La rupture conventionnelle est un acte volontaire et mutuel. Elle ne doit pas être utilisée pour contourner les règles du licenciement (qui doit reposer sur un motif réel et sérieux) ni de la démission (décision unilatérale du salarié sans indemnité de rupture). Une rupture conventionnelle conclue sous la contrainte ou par fraude pourrait être annulée par le Conseil de prud’hommes.

La période d’essai

La rupture conventionnelle ne peut être conclue durant la période d’essai. Durant cette période, la rupture est libre pour l’employeur comme pour le salarié, sous réserve du respect d’un délai de prévenance.

La protection des salariés (maladie, maternité, accident du travail)

Une rupture conventionnelle peut être valablement conclue même pendant une période de suspension du contrat de travail (par exemple, arrêt maladie, congé maternité ou accident du travail), sauf en cas de fraude ou de vice du consentement. Les délais de procédure restent identiques.

L’importance du dialogue

La rupture conventionnelle repose sur le dialogue et le consentement éclairé des deux parties. Il est essentiel de discuter ouvertement des modalités de la rupture, du montant de l’indemnité et de la date de fin de contrat pour parvenir à un accord satisfaisant pour tous. L’accompagnement par un avocat spécialisé peut s’avérer utile pour sécuriser la procédure, notamment pour le calcul de l’indemnité et la rédaction des documents.

Conclusion

La rupture conventionnelle offre une voie souple et sécurisée pour mettre fin au contrat de travail d’un employé à domicile. En respectant scrupuleusement les étapes de la procédure, du ou des entretiens préalables à l’homologation par la DREETS, et en calculant correctement l’indemnité due, les particuliers-employeurs peuvent gérer cette séparation dans les meilleures conditions. N’oubliez pas l’importance des documents de fin de contrat pour l’accès aux droits de votre salarié à France Travail. Une bonne préparation et une communication transparente sont les clés d’une rupture conventionnelle réussie.
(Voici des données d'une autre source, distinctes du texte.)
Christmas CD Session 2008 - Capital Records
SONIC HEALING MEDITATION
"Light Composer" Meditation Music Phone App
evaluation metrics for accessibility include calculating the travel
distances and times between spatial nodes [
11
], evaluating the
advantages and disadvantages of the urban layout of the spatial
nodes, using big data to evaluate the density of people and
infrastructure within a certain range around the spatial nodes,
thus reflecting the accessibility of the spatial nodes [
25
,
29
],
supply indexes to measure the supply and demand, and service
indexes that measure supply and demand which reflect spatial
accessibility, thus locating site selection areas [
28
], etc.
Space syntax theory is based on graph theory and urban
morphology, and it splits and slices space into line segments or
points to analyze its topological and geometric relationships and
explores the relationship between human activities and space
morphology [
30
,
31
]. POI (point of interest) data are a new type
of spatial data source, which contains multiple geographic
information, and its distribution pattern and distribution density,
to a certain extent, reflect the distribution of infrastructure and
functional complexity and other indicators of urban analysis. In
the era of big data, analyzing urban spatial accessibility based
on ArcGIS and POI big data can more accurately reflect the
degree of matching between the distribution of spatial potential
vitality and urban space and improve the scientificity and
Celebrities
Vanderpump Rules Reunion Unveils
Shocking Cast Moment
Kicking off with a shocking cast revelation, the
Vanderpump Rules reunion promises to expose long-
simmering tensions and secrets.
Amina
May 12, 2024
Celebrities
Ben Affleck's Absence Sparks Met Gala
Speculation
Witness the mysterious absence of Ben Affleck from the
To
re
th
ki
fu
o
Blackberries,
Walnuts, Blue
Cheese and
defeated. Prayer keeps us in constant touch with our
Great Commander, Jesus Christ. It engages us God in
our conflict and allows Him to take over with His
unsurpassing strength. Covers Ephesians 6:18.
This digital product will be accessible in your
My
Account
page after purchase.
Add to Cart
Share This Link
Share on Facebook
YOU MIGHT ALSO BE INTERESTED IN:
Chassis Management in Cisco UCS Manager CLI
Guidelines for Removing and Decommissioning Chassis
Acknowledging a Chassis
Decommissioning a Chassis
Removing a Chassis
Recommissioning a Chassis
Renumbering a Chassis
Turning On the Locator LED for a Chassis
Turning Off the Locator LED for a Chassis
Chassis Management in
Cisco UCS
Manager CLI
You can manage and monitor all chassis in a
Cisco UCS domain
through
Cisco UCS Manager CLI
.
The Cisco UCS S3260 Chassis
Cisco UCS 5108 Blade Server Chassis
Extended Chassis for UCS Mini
FAQ - Questions Fréquentes sur la Rupture Conventionnelle pour l’Employé à Domicile

Q1: Peut-on rompre un contrat pendant la maladie de l’employé par rupture conventionnelle ?

Oui, une rupture conventionnelle peut être valablement conclue pendant une période de suspension du contrat de travail due à une maladie, un congé maternité ou un accident du travail, à condition qu’il n’y ait ni fraude ni vice du consentement. Les délais de procédure restent les mêmes.

Q2: Quel est le délai minimal entre l’entretien et la signature de la convention ?

Le Code du travail n’impose pas de délai minimal entre l’entretien au cours duquel les parties conviennent de la rupture et la signature de la convention de rupture. Cependant, il est recommandé de laisser un temps de réflexion aux parties. Après la signature, un délai de rétractation de 15 jours calendaires commence à courir.

Q3: Que se passe-t-il si la DREETS refuse l’homologation ?

En cas de refus d’homologation par la DREETS, la rupture conventionnelle n’est pas valide. Le contrat de travail n’est pas rompu et se poursuit normalement. La DREETS doit motiver son refus. Les parties peuvent alors tenter de renégocier une nouvelle convention en corrigeant les points ayant conduit au refus, ou envisager un autre mode de rupture.

Q4: L’employé peut-il être accompagné lors des entretiens de rupture conventionnelle ?

Oui, le salarié peut se faire assister lors des entretiens de rupture conventionnelle. Il doit en informer l’employeur au préalable. Cependant, pour le particulier employeur, la Convention Collective Nationale des Salariés du Particulier Employeur précise que, sauf accord exprès de l’employeur, ni le salarié ni l’employeur ne peuvent se faire assister par une tierce personne (ami, famille, etc.). Il est donc important de vérifier la convention collective applicable.

Q5: Quel est l’impact de l’ancienneté sur l’indemnité de rupture conventionnelle ?

L’ancienneté du salarié a un impact direct sur le calcul de l’indemnité minimale de rupture conventionnelle. Pour les salariés du particulier employeur, l’indemnité est de 1/4 de mois de salaire par année d’ancienneté pour les 10 premières années, puis de 1/3 de mois de salaire par année à partir de la 11ème année. Plus l’ancienneté est importante, plus le montant de l’indemnité sera élevé. Il n’y a pas de condition d’ancienneté minimale pour en bénéficier.